What's the best way to restructure the evaluation loop to handle the REPL prompting and echoing? That is:
how can I display one prompt per line
how can I display the continuation prompt at the right time
how can I tell when a complete expression is the last one on a line
(I'd rather not change the scanner language to pass newline tokens, since that will severely alter the grammar. Modifying YY_INPUT and adding a few actions to the Bison grammar would be fine. Also, I'm using the stock Flex 2.5.35 and Bison 2.3 that ship with Xcode.)
After looking at how languages like Python and SML/NJ handle their REPLs, I got a nice one working in my interpreter. Instead of having the prompt/echo logic in the outermost parser driver loop, I put it in the innermost lexer input routine. Actions in the parser and lexer set flags that control the prompting by input routine.
I'm using a reentrant scanner, so yyextra contains the state passed between the layers of the interpreter. It looks roughly like this:
typedef struct Interpreter {
char* ps1; // prompt to start statement
char* ps2; // prompt to continue statement
char* echo; // result of last statement to display
BOOL eof; // set by the EOF action in the parser
char* error; // set by the error action in the parser
BOOL completeLine // managed by yyread
BOOL atStart; // true before scanner sees printable chars on line
// ... and various other fields needed by the interpreter
} Interpreter;
The lexer input routine:
size_t yyread(FILE* file, char* buf, size_t max, Interpreter* interpreter)
{
// Interactive input is signaled by yyin==NULL.
if (file == NULL) {
if (interpreter->completeLine) {
if (interpreter->atStart && interpreter->echo != NULL) {
fputs(interpreter->echo, stdout);
fputs("\n", stdout);
free(interpreter->echo);
interpreter->echo = NULL;
}
fputs(interpreter->atStart ? interpreter->ps1 : interpreter->ps2, stdout);
fflush(stdout);
}
char ibuf[max+1]; // fgets needs an extra byte for \0
size_t len = 0;
if (fgets(ibuf, max+1, stdin)) {
len = strlen(ibuf);
memcpy(buf, ibuf, len);
// Show the prompt next time if we've read a full line.

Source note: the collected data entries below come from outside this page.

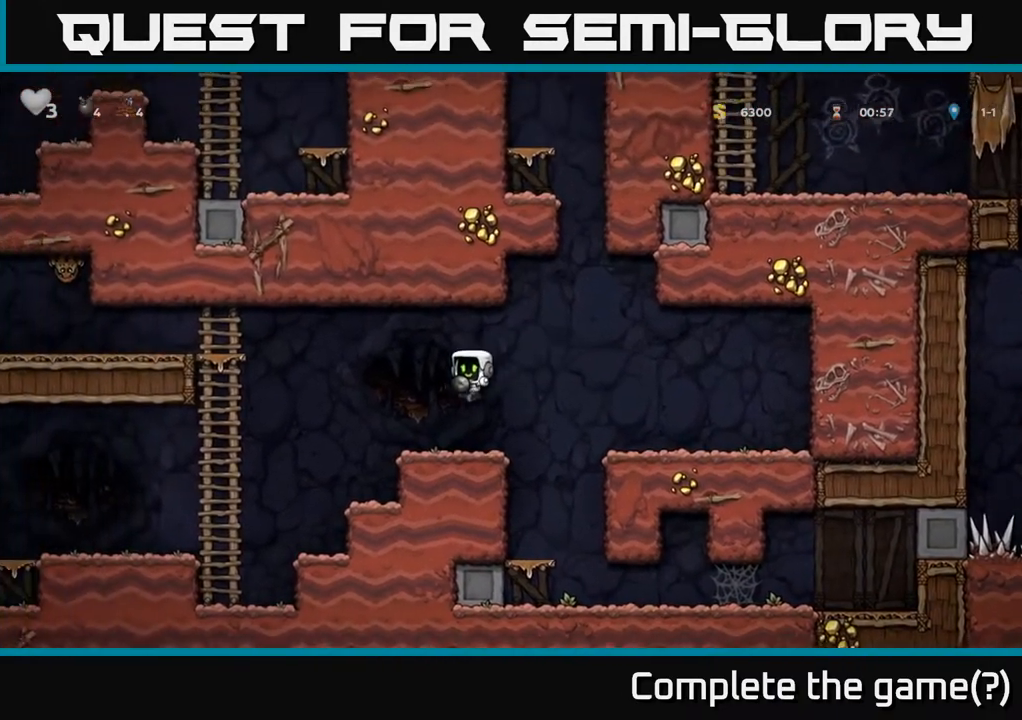
{"buttons": ["DPAD_UP"], "left_stick": "center", "right_stick": "center", "events": [[117, "A", "down"], [417, "A", "up"], [467, "DPAD_UP", "down"], [483, "DPAD_LEFT", "up"]]}
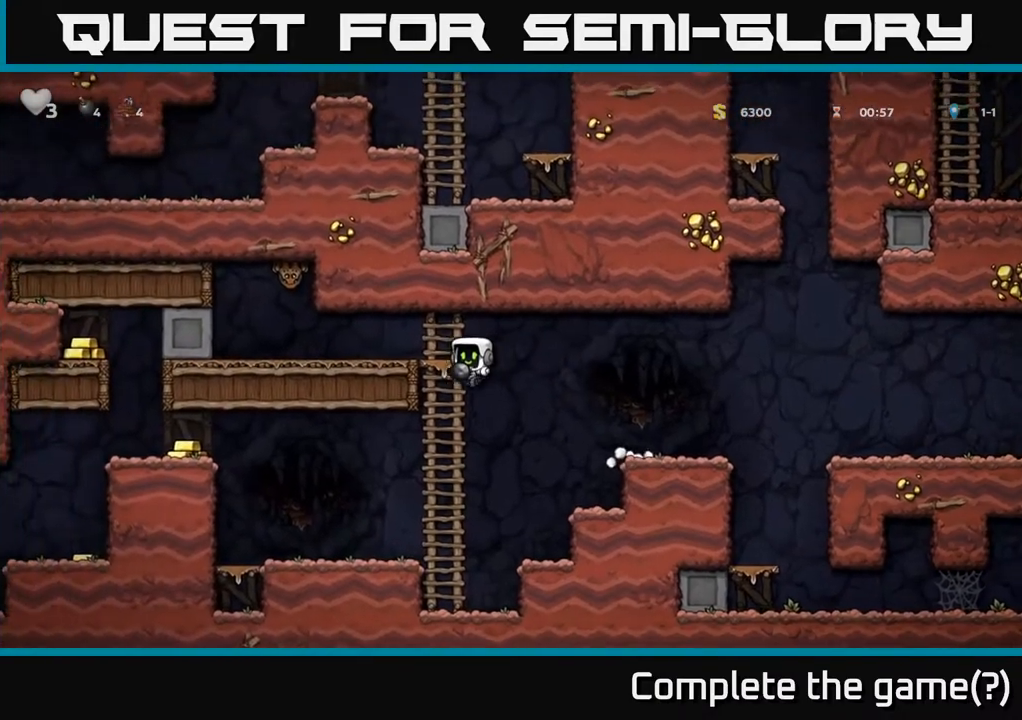
{"buttons": [], "left_stick": "center", "right_stick": "center", "events": [[117, "A", "down"], [117, "DPAD_LEFT", "down"], [167, "DPAD_UP", "up"], [300, "A", "up"], [333, "DPAD_LEFT", "up"]]}
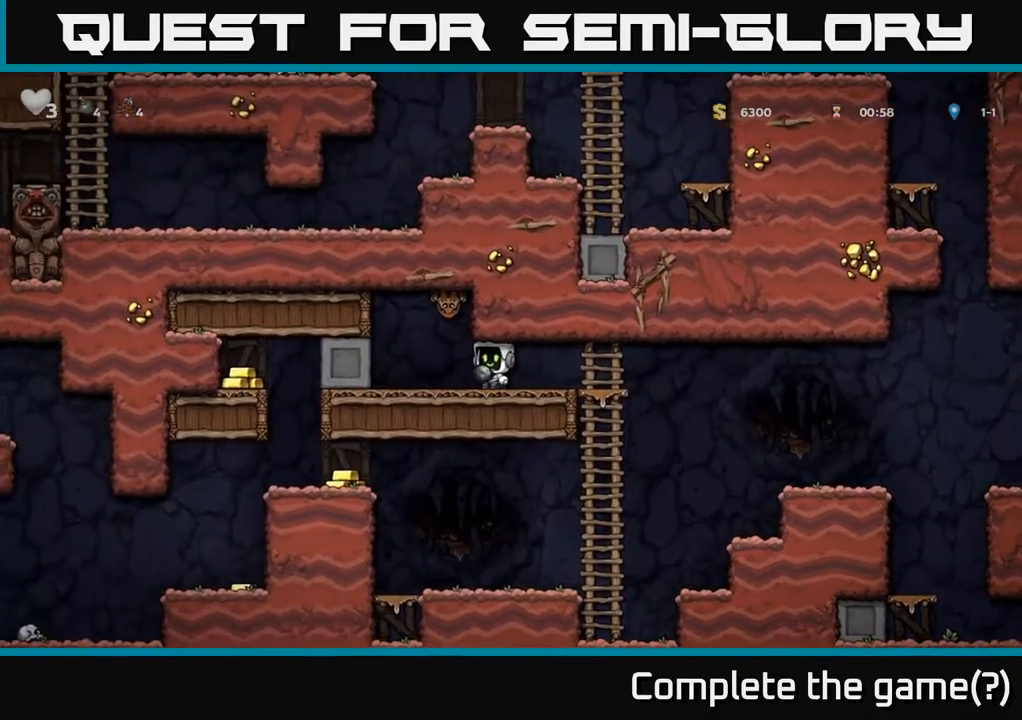
{"buttons": [], "left_stick": "center", "right_stick": "center", "events": [[83, "DPAD_LEFT", "down"], [400, "DPAD_LEFT", "up"]]}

interpreter->completeLine = (ibuf[len-1] == '\n');
}
else if (ferror(stdin)) {
// TODO: propagate error value
}
return len;
}
else { // not interactive
size_t len = fread(buf, 1, max, file);
if (len == 0 && ferror(file)) {
// TODO: propagate error value
}
return len;
}
}
The top level interpreter loop becomes:
while (!interpreter->eof) {
interpreter->atStart = YES;
int status = yyparse(interpreter);
if (status) {
if (interpreter->error)
report_error(interpreter);
}
else {
exec_statement(interpreter);
if (interactive)
interpreter->echo = result_string(interpreter);
}
}
The Flex file gets these new definitions:
%option extra-type="Interpreter*"
#define YY_INPUT(buf, result, max_size) result = yyread(yyin, buf, max_size, yyextra)

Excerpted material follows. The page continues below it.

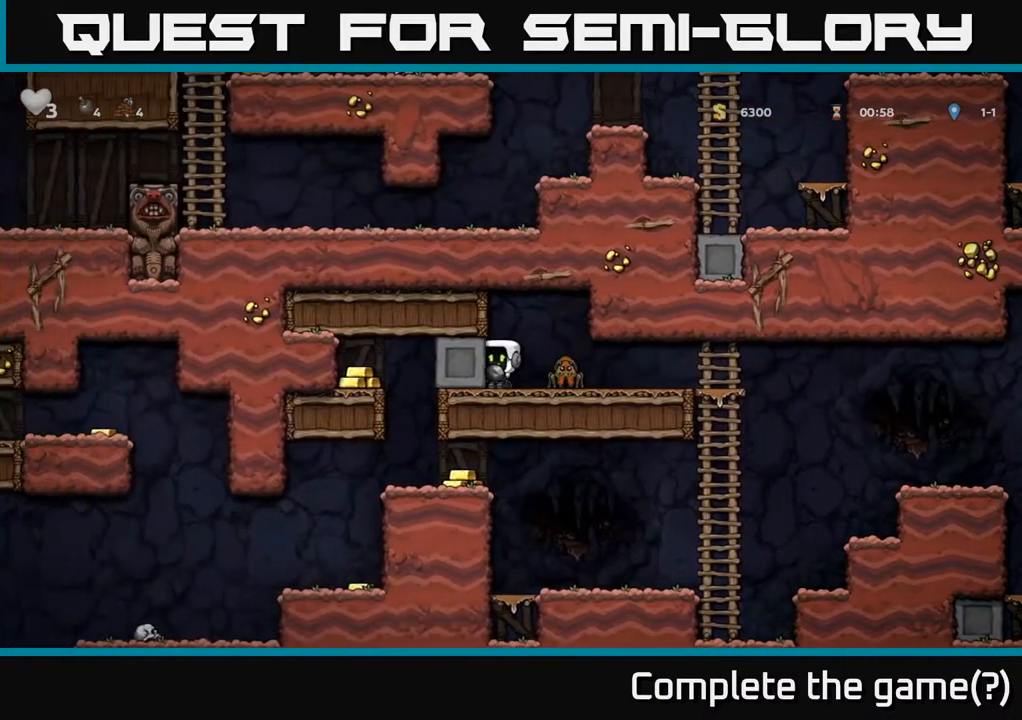
{"buttons": [], "left_stick": "center", "right_stick": "center", "events": [[33, "DPAD_RIGHT", "down"], [67, "DPAD_RIGHT", "up"], [100, "X", "down"], [183, "X", "up"]]}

#define YY_USER_ACTION if (!isspace(*yytext)) { yyextra->atStart = NO; }
The YY_USER_ACTION handles the tricky interplay between tokens in the language grammar and lines of input. My language is like C and ML in that a special character (';') is required to end a statement. In the input stream, that character can either be followed by a newline character to signal end-of-line, or it can be followed by characters that are part of a new statement. The input routine needs to show the main prompt if the only characters scanned since the last end-of-statement are newlines or other whitespace; otherwise it should show the continuation prompt.
I too am working on such an interpreter, I haven't gotten to the point of making a REPL yet, so my discussion might be somewhat vague.
Is it acceptable if given a sequence of statements on a single line, only the result of the last expression is printed? Because you can re-factor your top level grammar rule like so:
top_level = top_level statement | statement ;
The output of your top_level then could be a linked list of statements, and interpreter.result would be the evaluation of the tail of this list.